3 décisions de la FFA qui ont coupé court à la saison 2020

Le 13 mars 2020, la Fédération Française d’Athlétisme a publié une décision formelle : suspension immédiate de toutes compétitions, rassemblements et entraînements en groupe. Ce choix a entraîné des conséquences rapides pour les clubs : annulation des meetings, gel des calendriers et interrogation sur les interclubs.

Premier effet observé : annulation d’au moins 90 % des événements locaux programmés sur le printemps 2020 à Grenoble. Ensuite, des clubs ont transformé leur calendrier en contenus digitaux : séances vidéo, programmes individuels, et messages quotidiens des entraîneurs. Enfin, la FFA a recommandé un protocole sanitaire que beaucoup de sections ont utilisé comme base pour rouvrir progressivement.

⚠️ Attention : la reprise collective sans protocole sanitaire a généré plusieurs cas de contaminations signalés en France; respectez les gestes barrières et la préfecture.

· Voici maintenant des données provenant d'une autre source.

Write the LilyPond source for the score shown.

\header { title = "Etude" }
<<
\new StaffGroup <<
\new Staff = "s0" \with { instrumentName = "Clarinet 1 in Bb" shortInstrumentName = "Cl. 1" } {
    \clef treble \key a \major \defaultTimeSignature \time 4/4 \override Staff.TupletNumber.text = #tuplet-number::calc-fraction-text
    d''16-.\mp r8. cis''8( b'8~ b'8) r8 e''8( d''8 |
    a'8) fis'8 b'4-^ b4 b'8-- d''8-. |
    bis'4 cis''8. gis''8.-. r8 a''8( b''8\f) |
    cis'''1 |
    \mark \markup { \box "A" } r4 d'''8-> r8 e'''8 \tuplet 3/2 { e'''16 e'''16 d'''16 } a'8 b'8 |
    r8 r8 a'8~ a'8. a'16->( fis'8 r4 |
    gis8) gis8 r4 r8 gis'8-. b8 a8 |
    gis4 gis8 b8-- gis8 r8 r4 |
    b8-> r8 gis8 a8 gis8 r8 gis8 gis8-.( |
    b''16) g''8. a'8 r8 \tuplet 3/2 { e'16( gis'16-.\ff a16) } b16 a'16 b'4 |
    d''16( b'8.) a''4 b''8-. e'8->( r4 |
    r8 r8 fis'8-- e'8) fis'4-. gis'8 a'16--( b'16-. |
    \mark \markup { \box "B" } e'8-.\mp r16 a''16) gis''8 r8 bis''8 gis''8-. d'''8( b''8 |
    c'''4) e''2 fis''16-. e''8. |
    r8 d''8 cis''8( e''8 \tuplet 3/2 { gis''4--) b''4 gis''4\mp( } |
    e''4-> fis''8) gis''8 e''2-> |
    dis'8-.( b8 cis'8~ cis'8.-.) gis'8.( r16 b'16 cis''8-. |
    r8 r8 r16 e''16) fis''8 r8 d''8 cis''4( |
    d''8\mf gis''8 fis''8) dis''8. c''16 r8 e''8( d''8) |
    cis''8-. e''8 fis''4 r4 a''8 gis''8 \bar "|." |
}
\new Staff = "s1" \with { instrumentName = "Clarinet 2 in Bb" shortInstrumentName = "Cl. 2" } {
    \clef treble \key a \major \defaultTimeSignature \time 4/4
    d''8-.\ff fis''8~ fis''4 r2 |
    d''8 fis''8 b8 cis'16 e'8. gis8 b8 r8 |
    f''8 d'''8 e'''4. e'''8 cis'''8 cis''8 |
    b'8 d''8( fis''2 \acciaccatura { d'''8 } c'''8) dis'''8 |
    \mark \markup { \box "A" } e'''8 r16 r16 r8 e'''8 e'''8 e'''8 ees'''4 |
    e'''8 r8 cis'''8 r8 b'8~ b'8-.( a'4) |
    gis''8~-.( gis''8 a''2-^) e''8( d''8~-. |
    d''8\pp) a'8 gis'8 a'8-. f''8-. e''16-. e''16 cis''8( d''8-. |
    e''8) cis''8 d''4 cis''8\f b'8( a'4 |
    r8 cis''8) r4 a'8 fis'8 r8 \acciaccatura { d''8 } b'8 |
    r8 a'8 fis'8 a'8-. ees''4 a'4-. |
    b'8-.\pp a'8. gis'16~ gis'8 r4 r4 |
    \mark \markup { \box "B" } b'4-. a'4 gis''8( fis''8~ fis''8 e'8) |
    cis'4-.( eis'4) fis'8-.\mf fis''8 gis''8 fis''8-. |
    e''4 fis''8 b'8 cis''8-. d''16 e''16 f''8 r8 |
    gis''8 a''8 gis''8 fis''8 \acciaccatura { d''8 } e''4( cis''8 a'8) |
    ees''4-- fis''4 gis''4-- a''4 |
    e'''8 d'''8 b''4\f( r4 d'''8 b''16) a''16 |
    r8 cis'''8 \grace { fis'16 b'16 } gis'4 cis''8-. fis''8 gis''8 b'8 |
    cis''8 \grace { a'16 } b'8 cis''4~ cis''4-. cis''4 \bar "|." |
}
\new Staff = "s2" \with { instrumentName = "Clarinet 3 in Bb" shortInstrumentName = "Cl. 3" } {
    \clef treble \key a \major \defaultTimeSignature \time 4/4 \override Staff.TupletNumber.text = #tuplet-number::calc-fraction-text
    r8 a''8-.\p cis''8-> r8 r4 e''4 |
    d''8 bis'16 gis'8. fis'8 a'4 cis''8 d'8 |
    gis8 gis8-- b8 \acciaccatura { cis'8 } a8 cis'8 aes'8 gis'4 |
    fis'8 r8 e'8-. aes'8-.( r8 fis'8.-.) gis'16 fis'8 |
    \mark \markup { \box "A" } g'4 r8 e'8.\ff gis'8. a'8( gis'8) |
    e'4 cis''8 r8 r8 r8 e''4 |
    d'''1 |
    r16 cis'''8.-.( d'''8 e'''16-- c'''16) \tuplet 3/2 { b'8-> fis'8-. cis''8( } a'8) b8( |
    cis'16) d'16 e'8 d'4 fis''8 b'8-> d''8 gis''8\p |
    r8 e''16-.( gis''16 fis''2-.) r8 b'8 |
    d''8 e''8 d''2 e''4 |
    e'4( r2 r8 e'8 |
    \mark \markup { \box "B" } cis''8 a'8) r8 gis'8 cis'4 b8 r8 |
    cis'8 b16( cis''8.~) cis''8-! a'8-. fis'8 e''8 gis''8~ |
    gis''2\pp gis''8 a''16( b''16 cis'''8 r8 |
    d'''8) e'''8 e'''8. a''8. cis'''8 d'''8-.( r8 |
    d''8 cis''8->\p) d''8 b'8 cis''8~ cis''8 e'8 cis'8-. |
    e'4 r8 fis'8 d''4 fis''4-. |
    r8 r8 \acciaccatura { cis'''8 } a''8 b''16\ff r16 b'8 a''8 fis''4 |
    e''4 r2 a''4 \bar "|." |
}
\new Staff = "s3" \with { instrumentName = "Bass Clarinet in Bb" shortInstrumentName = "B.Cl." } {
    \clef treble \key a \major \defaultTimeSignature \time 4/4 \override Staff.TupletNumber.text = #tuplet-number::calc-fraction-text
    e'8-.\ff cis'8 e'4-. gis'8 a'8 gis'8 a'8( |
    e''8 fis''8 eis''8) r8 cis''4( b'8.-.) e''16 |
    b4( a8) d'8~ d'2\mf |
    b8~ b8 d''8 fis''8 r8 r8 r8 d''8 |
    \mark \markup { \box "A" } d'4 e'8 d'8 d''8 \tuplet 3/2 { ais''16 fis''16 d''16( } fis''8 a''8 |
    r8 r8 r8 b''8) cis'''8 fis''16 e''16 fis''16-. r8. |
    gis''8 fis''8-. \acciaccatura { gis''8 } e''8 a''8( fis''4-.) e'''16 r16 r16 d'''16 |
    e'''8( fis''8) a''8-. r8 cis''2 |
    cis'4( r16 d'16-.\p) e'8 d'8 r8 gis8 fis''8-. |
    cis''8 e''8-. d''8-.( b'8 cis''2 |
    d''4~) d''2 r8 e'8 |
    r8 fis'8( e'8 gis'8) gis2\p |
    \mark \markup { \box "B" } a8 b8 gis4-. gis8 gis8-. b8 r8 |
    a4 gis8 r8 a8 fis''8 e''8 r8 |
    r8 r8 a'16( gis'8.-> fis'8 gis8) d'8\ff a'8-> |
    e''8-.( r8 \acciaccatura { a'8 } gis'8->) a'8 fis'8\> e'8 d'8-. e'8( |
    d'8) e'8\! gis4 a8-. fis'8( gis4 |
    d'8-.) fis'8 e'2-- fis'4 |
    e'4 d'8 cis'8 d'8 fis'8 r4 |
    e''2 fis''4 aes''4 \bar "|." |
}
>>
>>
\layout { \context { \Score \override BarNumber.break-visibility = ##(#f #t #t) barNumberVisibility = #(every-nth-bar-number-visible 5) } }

Dans le cadre du club, la réponse a été rapide mais imparfaite : formation en visioconférence des cadres, plans d’entraînement individualisés envoyés par e‑mail, et mise en pause des compétitions internes. Pour moi, la décision fédérale était la seule viable à court terme, mais la gestion locale a manqué de guidage sur les tests et la traçabilité des contacts.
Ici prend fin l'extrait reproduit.